On Tue, 2007-08-07 at 13:56 -0400, Mark wrote:
Thanks for the help. I just want to become more familiar with SE
Linux and understand the context of the te, fe, if..etc files and how
I can modify them so that my programs are more secure. There just
seems to be alot of information that may or may not be related in
order to help me. For instance, there is the seedit tools, SLIDE and
RedHat tools available. Also, which is a better distribution to learn
SE Linux, CentOS or Fedora Core?
Fedora Core tracks the latest SELinux developments more closely.
The reference policy documentation should help you, online at
http://oss.tresys.com/projects/refpolicy/wiki/Documentation and if you
have selinux-policy installed, locally available docs
under /usr/share/doc/selinux-policy-x.y.z/.
SLIDE is an eclipse plugin that leverages reference policy and provides
the typical IDE-style auto-completion, interface lookup, wizards for
constructing domains, etc. Useful if you are ok working in an IDE.

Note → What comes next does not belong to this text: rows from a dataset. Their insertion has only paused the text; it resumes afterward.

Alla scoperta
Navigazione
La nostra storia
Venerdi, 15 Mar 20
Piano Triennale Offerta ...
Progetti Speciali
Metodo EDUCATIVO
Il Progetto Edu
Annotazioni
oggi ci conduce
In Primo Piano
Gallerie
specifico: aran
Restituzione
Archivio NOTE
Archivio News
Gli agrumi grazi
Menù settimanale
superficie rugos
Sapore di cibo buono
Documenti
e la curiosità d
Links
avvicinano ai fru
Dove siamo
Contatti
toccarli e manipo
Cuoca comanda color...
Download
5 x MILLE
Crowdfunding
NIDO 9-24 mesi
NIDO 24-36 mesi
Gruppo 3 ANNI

SEEdit is more about hiding the underlying abstractions and presenting a
very simple UI. Requires switching to its own policy entirely, away
from the stock policy.
I am an application developer who really just needs to learn how to
write policies for the programs I am developing. Things like
policies, domains and domain transition are important areas I really
want to learn.
There are a number of resources, e.g. see
http://selinux.sourceforge.net/resources.php3 , but many of them predate
the reference policy. Reference policy documentation and SLIDE are your
best bets right now, along with the book.